> Extracted entries:
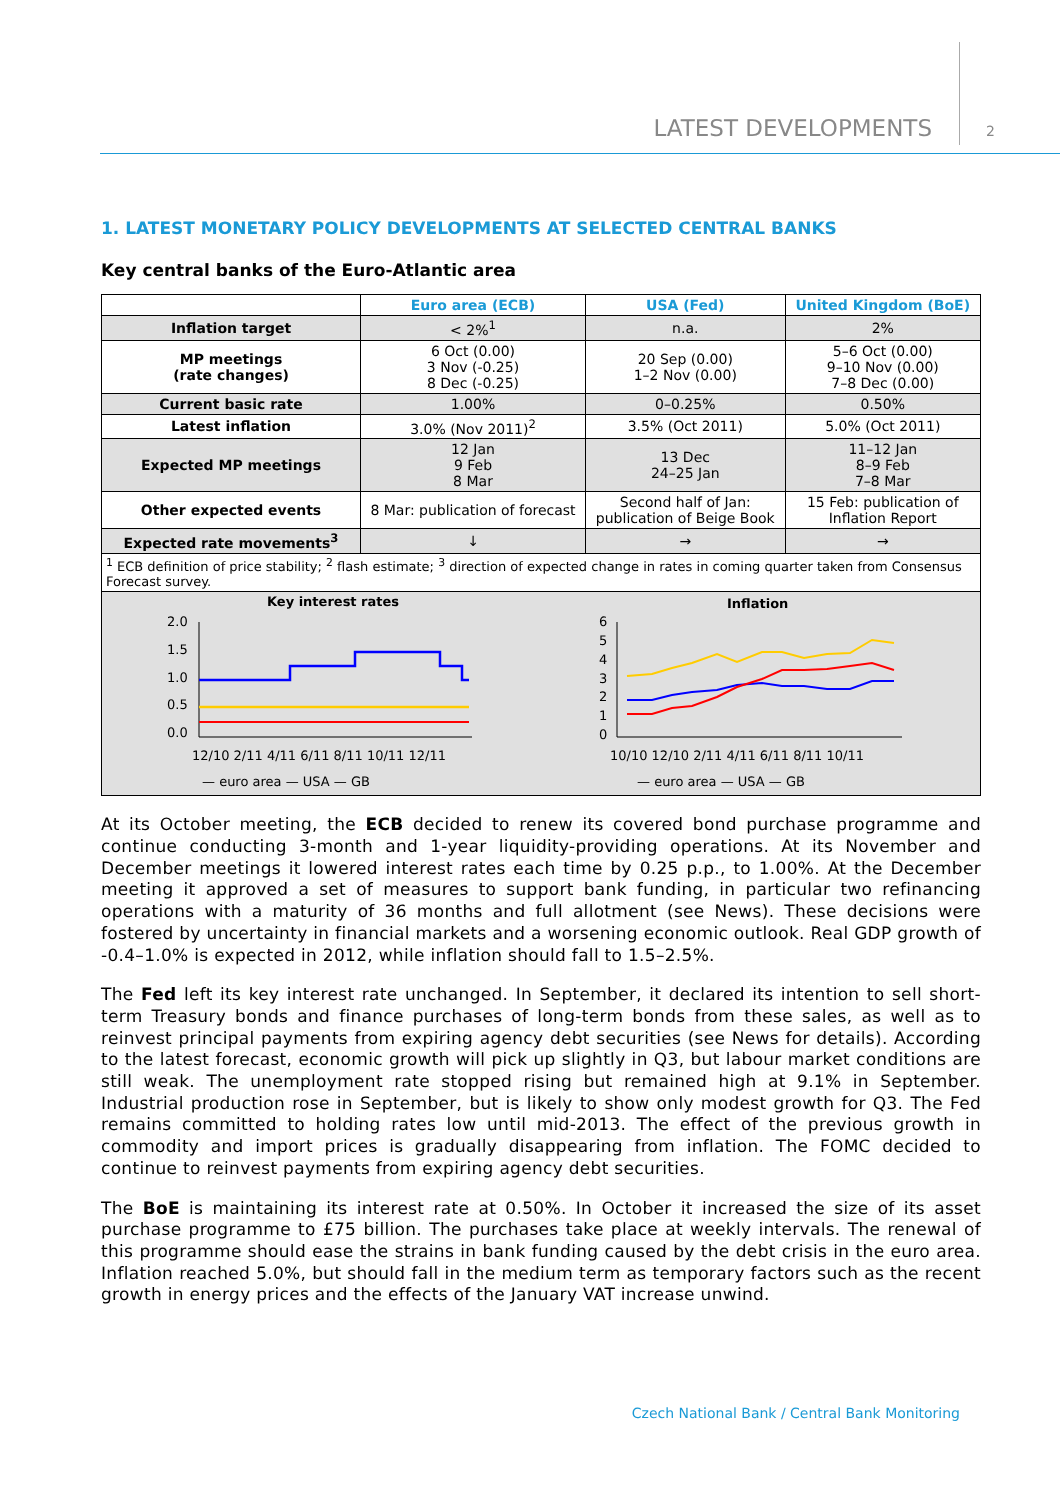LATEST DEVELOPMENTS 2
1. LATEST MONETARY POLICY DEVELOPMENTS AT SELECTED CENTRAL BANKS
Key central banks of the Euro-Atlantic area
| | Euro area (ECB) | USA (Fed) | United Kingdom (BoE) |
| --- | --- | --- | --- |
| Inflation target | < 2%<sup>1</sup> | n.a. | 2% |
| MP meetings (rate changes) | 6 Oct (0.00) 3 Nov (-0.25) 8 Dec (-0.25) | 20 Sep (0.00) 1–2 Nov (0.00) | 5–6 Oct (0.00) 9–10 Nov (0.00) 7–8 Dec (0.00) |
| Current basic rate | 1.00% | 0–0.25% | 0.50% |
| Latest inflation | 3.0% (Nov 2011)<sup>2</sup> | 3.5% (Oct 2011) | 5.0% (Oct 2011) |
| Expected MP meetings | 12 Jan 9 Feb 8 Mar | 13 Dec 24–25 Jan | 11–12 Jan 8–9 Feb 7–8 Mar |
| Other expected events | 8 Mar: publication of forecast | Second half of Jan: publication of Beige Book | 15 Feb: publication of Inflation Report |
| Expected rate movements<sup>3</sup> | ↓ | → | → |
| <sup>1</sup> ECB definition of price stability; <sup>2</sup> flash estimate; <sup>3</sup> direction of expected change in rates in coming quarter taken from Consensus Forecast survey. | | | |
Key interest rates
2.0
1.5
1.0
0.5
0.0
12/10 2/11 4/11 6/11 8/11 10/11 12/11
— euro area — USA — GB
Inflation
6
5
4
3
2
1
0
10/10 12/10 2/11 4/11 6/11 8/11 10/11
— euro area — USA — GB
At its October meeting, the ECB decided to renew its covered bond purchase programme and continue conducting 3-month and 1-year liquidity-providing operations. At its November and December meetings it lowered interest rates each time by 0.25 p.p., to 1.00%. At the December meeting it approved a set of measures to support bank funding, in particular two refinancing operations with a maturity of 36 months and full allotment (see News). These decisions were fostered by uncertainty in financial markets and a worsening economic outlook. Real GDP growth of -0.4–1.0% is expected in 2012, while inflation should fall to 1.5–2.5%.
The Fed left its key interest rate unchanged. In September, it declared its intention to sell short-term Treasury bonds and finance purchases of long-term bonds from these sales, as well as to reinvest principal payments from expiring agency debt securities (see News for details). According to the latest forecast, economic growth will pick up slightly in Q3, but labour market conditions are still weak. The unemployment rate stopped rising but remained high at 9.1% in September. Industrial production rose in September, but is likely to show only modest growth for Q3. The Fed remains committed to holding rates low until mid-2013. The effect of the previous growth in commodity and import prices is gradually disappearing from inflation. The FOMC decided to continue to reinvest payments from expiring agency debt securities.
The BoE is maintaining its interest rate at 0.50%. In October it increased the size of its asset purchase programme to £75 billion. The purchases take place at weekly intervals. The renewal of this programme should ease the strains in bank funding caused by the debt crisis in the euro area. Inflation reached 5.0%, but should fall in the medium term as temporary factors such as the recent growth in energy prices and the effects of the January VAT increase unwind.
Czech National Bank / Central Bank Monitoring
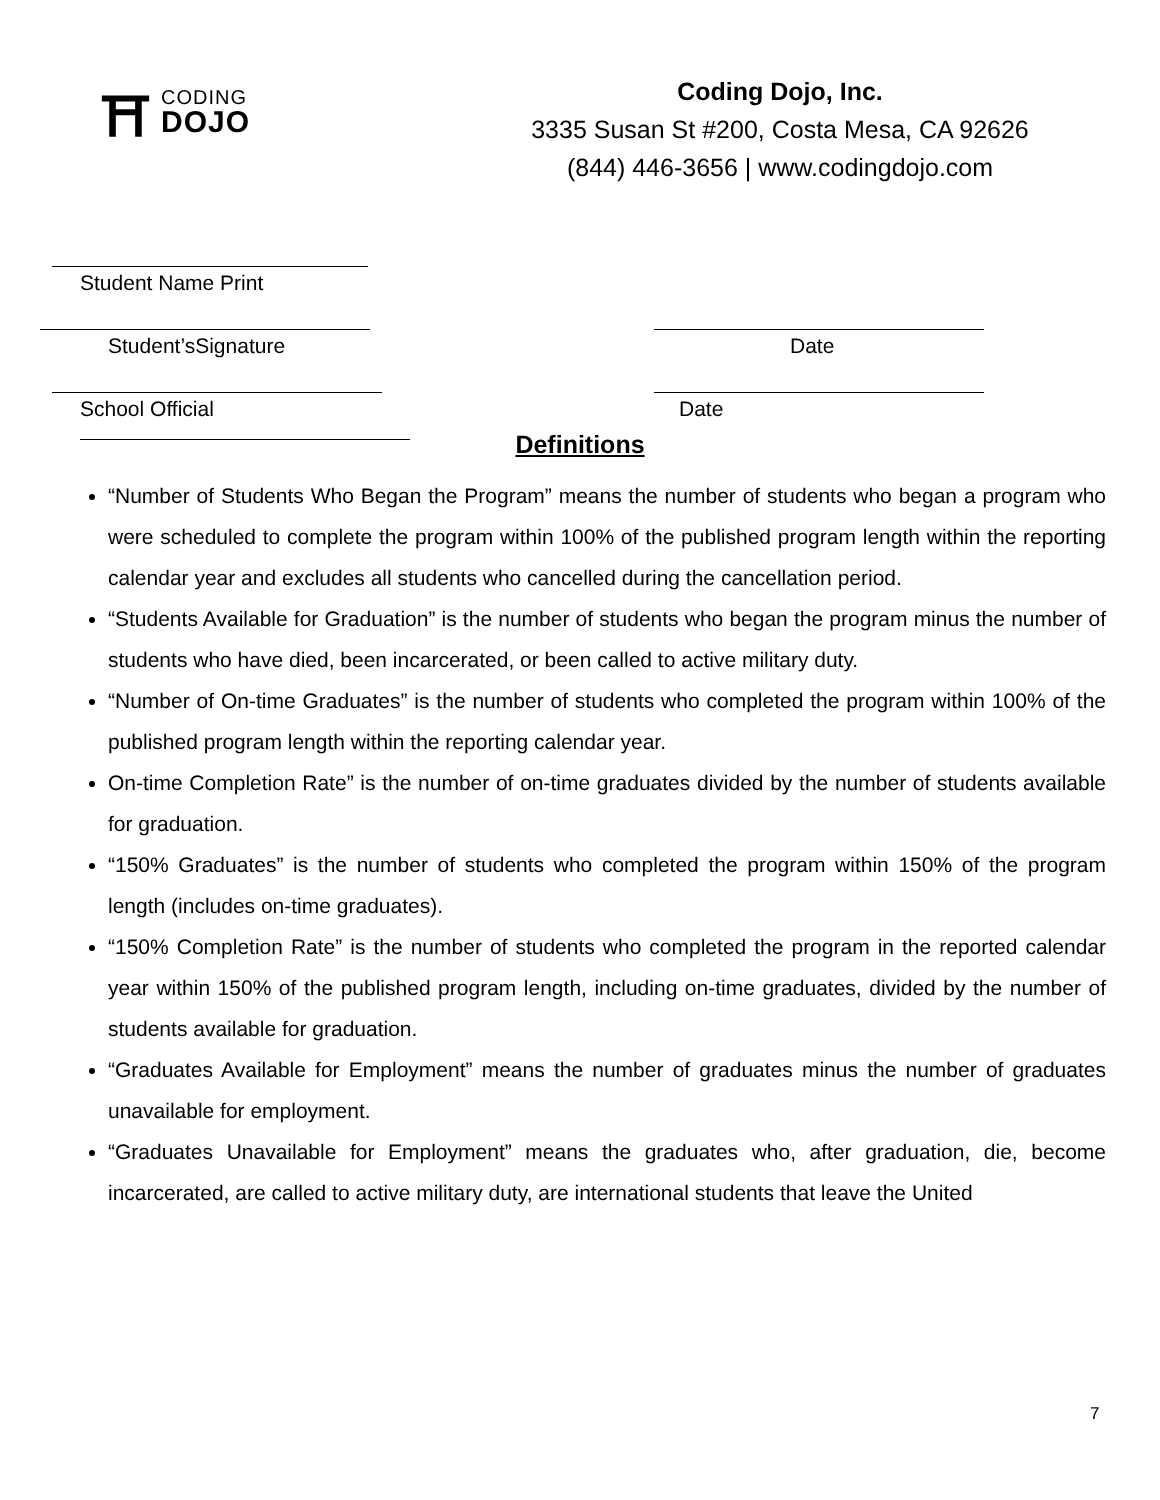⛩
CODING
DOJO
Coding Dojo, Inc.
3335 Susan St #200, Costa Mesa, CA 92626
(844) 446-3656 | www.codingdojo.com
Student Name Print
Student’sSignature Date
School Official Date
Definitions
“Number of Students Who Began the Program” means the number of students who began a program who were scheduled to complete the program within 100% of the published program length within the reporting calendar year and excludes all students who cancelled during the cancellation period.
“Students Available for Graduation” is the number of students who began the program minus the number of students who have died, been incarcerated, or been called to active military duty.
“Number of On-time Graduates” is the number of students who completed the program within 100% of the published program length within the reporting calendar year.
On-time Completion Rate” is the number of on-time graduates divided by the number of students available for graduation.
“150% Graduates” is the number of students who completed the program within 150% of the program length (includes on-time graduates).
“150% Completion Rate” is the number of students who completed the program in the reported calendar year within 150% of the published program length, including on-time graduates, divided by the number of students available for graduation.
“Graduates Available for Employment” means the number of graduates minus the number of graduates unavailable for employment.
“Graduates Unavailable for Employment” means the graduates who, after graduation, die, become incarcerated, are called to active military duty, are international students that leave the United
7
...
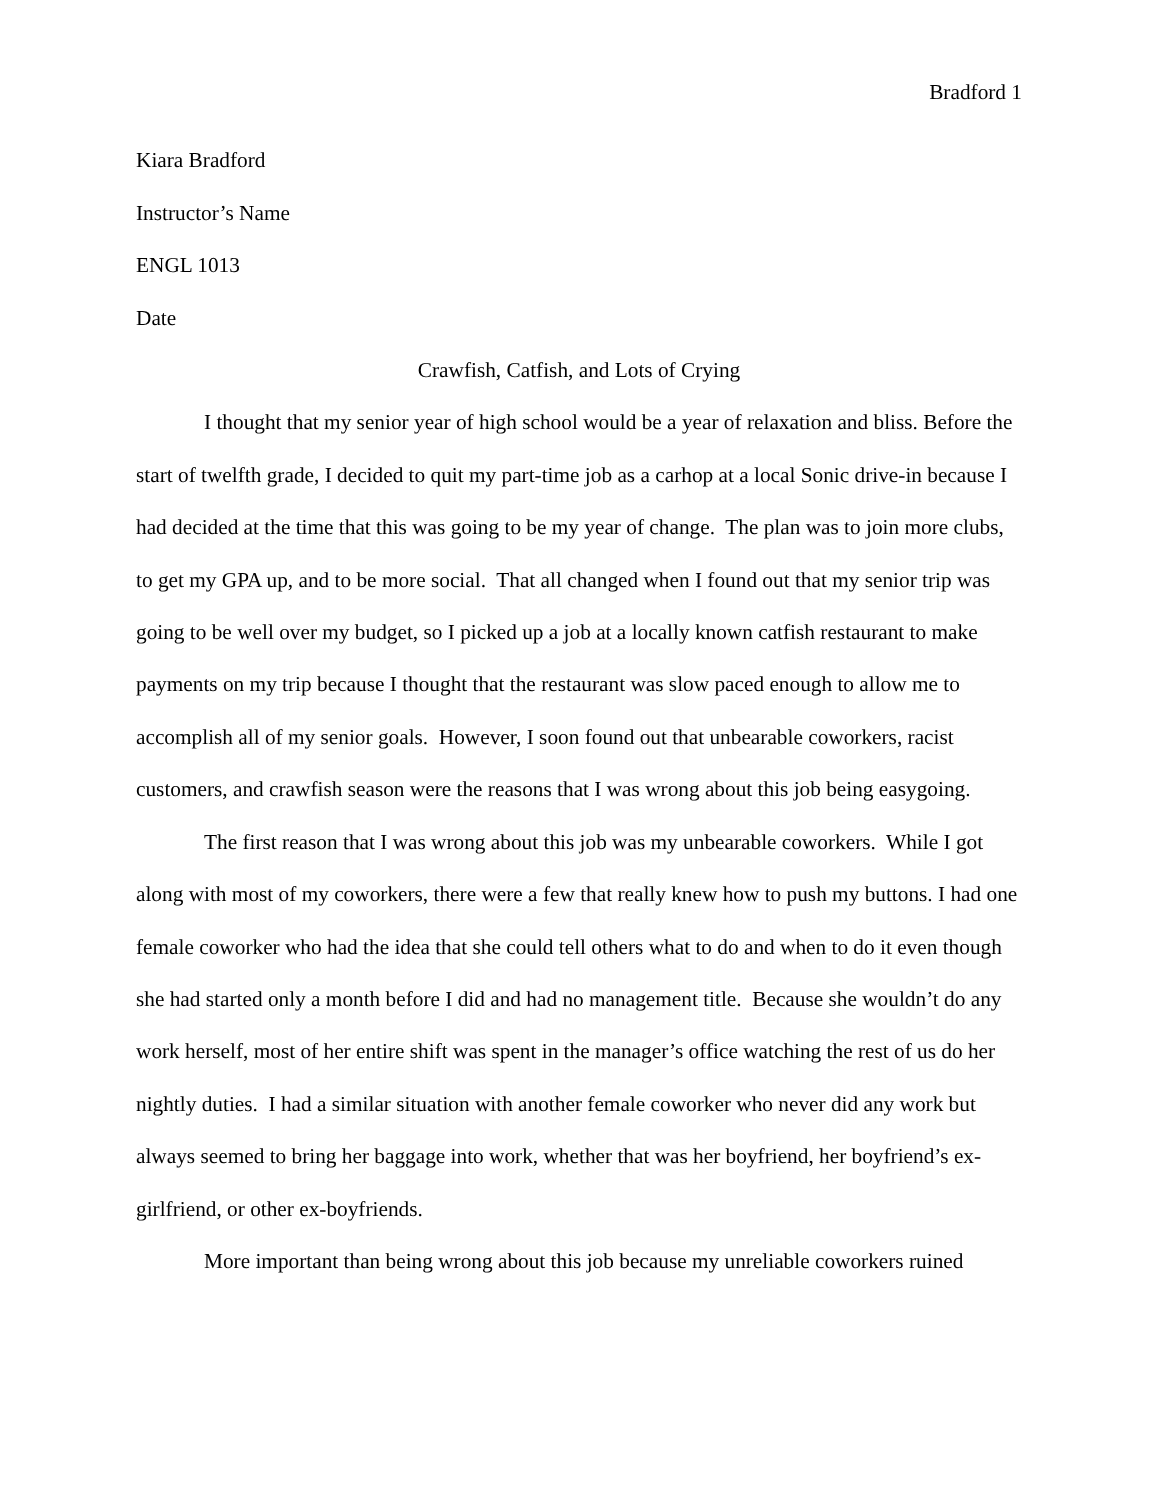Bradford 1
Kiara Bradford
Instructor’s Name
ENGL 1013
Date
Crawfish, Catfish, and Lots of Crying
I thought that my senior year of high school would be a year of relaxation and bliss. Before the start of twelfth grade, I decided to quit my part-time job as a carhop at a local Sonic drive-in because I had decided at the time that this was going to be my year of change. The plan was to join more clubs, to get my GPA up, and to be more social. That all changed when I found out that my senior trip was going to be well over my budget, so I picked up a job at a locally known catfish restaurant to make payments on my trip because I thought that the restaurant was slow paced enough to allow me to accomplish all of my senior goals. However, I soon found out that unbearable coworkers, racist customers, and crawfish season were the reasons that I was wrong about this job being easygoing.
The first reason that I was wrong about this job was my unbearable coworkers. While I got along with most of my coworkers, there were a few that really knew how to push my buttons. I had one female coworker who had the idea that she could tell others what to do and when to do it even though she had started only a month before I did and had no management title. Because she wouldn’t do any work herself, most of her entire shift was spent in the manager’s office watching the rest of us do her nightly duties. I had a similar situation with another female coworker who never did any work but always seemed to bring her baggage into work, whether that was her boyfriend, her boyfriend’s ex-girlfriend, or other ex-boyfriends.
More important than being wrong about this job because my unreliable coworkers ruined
...
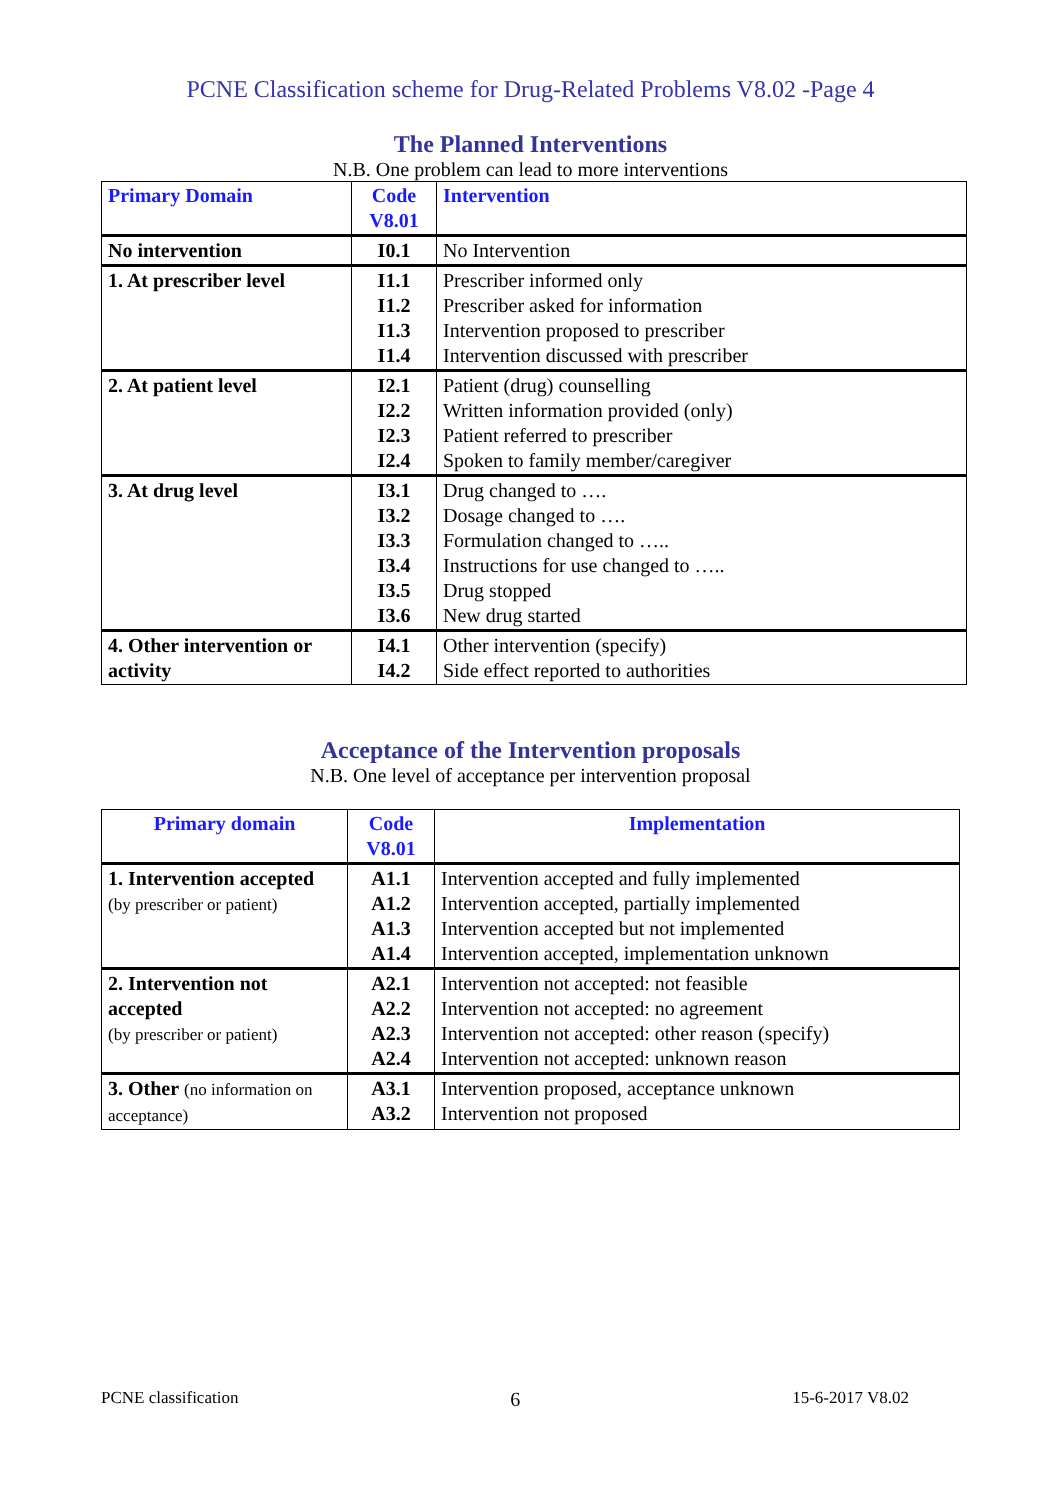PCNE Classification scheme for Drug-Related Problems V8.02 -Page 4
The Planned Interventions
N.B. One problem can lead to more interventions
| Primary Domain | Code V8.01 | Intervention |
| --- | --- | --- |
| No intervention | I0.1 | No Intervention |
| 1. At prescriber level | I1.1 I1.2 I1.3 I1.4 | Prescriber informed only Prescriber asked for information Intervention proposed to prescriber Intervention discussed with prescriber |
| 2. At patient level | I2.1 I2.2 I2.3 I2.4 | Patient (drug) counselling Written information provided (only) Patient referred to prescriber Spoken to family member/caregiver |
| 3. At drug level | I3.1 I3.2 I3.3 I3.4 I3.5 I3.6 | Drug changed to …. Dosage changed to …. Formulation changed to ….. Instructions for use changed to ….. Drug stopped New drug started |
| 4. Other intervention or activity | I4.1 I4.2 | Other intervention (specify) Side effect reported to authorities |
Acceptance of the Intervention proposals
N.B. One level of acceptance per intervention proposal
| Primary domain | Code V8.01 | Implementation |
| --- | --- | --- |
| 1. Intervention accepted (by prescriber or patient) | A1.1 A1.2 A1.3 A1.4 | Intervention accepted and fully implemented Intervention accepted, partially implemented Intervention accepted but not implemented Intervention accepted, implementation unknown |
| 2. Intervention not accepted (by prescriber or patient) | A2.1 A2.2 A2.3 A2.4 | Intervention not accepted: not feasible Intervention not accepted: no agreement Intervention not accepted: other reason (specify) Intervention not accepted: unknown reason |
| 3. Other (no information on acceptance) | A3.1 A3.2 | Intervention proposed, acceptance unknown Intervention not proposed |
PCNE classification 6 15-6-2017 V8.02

> Task details:
Please go through the data above and copy each line that has the word "called".

> Written answer:
“Students Available for Graduation” is the number of students who began the program minus the number of students who have died, been incarcerated, or been called to active military duty.
“Graduates Unavailable for Employment” means the graduates who, after graduation, die, become incarcerated, are called to active military duty, are international students that leave the United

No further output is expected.